Anyway, it is interesting to see Mirantis position this move -- bearing in mind that it sells OpenStack through a number of different models. As Jim Sangster, Mirantis' senior director of solutions marketing, points out, while converged infrastructure (the generic term for anything that involved hardware plus software) may sound like a less than cool way of doing technology, companies spend around 20%-25% of their IT infrastructure budgets -- billions of dollars per year -- on converged infrastructure.

As the world moves to the cloud, Mirantis' belief is that there is a similar market opportunity for OpenStack. Sangster predicts that consumers of OpenStack will adopt the same spending pattern, with 20%-25% of OpenStack budgets being spent on OpenStack as converged infrastructure.

While that converged infrastructure move flies in the face of the promise of our server-less future, Sangster posits that the value that converged infrastructure delivers -- by taking a group of technologies that can be difficult to use on their own (much less together) and combining them into a prescriptive, pre-integrated solution -- is eternally attractive.

Sangster points out that OpenStack has, until recently, been viewed as software for innovators and early adopters. This is the realm of proud DIYers blazing the trail ahead. They love to experiment, doing all the hardware and software engineering possible as they work to understand, implement and eventually deploy a new system like OpenStack. This is, of course, fun for the tinkerers, but unhelpful for the mainstream organizations that simply want to use a solution. For those folks, converged infrastructure makes sense.

Or it would, were it not for the fact that people have tried this before. Indeed, well-funded startup Nebula was founded to create an OpenStack appliance -- and then shut up shop due to the fact that it couldn't find traction.

Sangster heads off this argument. "Today, adoption of OpenStack is crossing the chasm to the early majority part of Moore's curve, where proven yet innovative solutions providing low risk prevail," he says. "The OpenStack User Survey showed that standardization was the most frequently chosen business driver for choosing OpenStack. Meanwhile, there has been an increase in the volume of companies using OpenStack, and in the proportion of them doing so in production -- again signaling that the early majority is arriving for OpenStack. OpenStack's early majority wants easy-to-use, easy-to-adopt, pre-integrated solutions."
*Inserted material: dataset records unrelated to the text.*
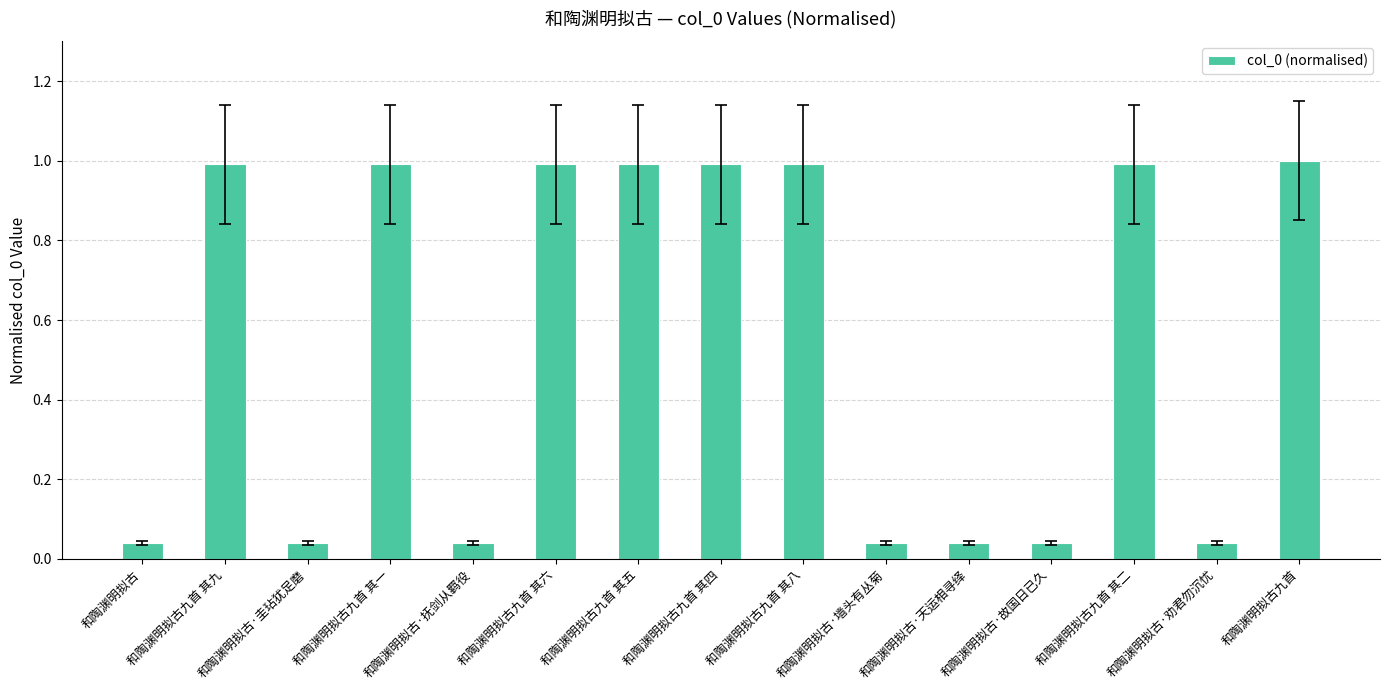

What is the value of the 2nd bar from the left?

1.0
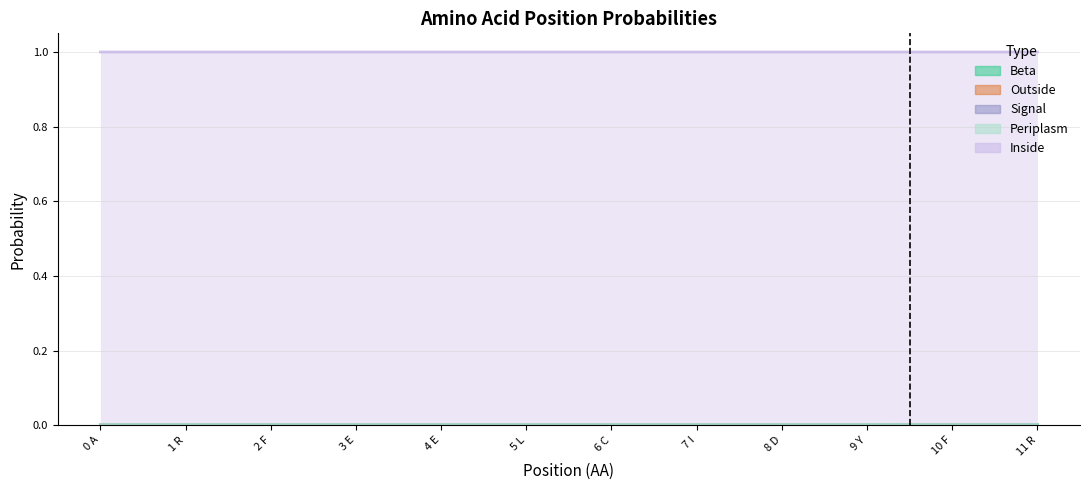

Does the chart display data point markers on the line(s)?

No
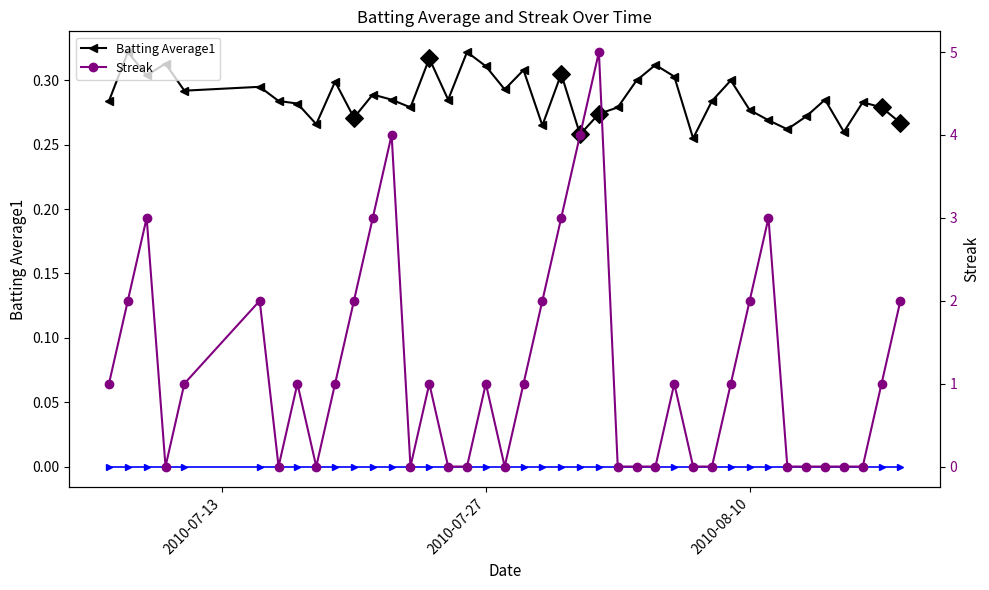

Which series has the widest spread of Y values?

Streak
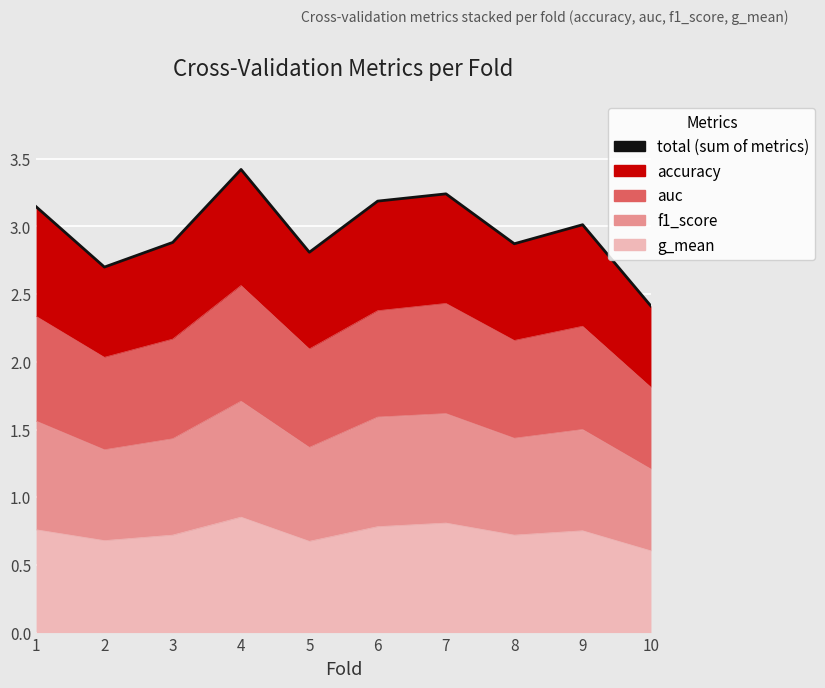

True or false: the data has more than 2 interior local peaks.

True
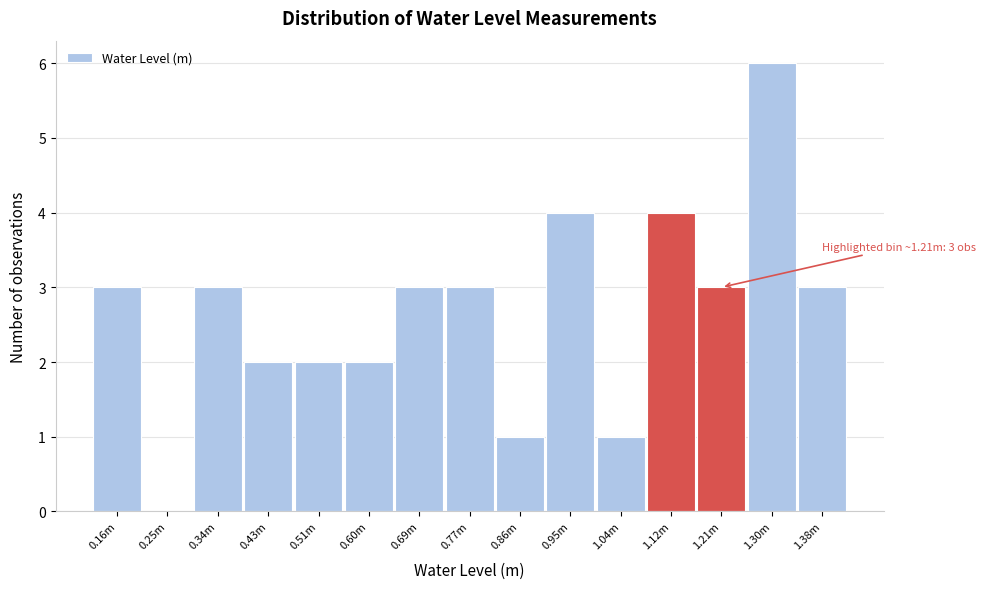

Reading left to right, transcribe all the data shown in this chart.

0.16m=3	0.25m=0	0.34m=3	0.43m=2	0.51m=2	0.60m=2	0.69m=3	0.77m=3	0.86m=1	0.95m=4	1.04m=1	1.12m=4	1.21m=3	1.30m=6	1.38m=3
Hence the timely (in Mirantis' eyes) introduction of these new appliances.

MyPOV

Horses for courses. At a purely conceptual view, AWS Lambda and its competitive event-driven offerings are the best way forward. But concepts often have a tendency to fail when applied with a broad brush to the general mass of organizations, which is where a solution that doesn't perhaps have all the early adopter credibility, but is fundamentally easier to use, comes in.

That is the real benefit of appliances. While they may see reduced scores in the race for bleeding-edge cred, they more than make up for it in their general applicability. Mirantis isn't going to stop offering its standard software-based product anytime soon. But by creating a channel it offers up not only a new consumption model but, even more importantly, another route to market.